AN ASSOCIATE of fraud-accused landlord Rajinder Samrai induced a 17-year-old youth into becoming a phantom tenant so that the businessman's letting agency could claim housing benefit for an empty flat, a trial has heard.

Daryll Campbell, now 22, told how a man called 'Chuck' promised him that he'd be paid £50 a month if he agreed to declare on official forms that he was renting the property — which he said had no electricity.

Mr Campbell said he'd been staying with three friends in another of Samrai's flats in the same close as the empty, and unfurnished, Clune Park property when he was approached by 'Chuck' and offered a cash kickback.

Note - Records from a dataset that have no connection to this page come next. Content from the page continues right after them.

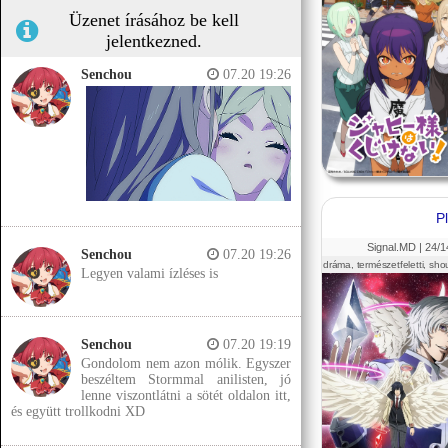
Üzenet írásához be kell
jelentkezned.
Senchou
07.20 19:26
P
Signal.MD |
24
/1
Senchou
07.20 19:26
dráma, természetfeletti, sho
Legyen valami ízléses is
Senchou
07.20 19:19
Gondolom nem azon mólik. Egyszer
beszéltem Stormmal anilisten, jó
lenne viszontlátni a sötét oldalon itt,
és együtt trollkodni XD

Asked by prosecutor Kevin Doherty from whom he was to be renting the other flat, Mr Campbell replied: "Mr Samrai."

Mr Doherty put it to him: "Did he (Samrai) know you weren't staying in that flat?"

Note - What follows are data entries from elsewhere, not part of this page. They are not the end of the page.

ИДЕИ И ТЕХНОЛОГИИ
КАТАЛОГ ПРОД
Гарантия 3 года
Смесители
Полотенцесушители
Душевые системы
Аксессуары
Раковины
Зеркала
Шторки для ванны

Mr Campbell replied: "Yes."

Fiscal depute Mr Doherty asked: "Were you promised money to say you were staying there?"

Mr Campbell responded: "It wasn't Mr Samrai who promised money. It was someone who worked for him."

He added that he was 'sure' that another of his flatmates at the time had been approached in a similar way, with neither being the registered tenant of the flat they were actually living in.

Samrai, 43, is facing multiple charges involving allegations of housing benefit and cheque fraud which are said to total around £25,000.

He is said to have submitted leases and other documentation to Inverclyde Council allegedly pretending that he had tenants residing in empty properties.

Crown witness Mr Campbell said: "Every time the rent was to be paid, I was to get £50."

Mr Doherty asked: "Who was paying the rent?"

Mr Campbell replied: "It must have been the housing benefit."

The court heard how a lease agreement for the property on Maxwell Street, Port Glasgow, had Mr Campbell's name, date of birth and national insurance number, and specified the rent as £300 per four weeks.

He told Greenock Sheriff Court that he saw Samrai signing the document as the landlord.

Mr Campbell was asked who requested that he sign the housing benefit form and replied: "It was the letting agency"

He added that Samrai witnessed him signing that form.

Mr Doherty asked: "Did you ever get any money?"

Mr Campbell — who no longer resides in Inverclyde — replied: "No, I didn't receive any."

The allegations against Samrai, of Myreton Avenue, Kilmacolm, cover a period of time spanning more than five years between February 28 2009 and May 19 2014.

He denies all of the charges against him.

The trial, before Sheriff Derek Hamilton, is due to continue on Wednesday.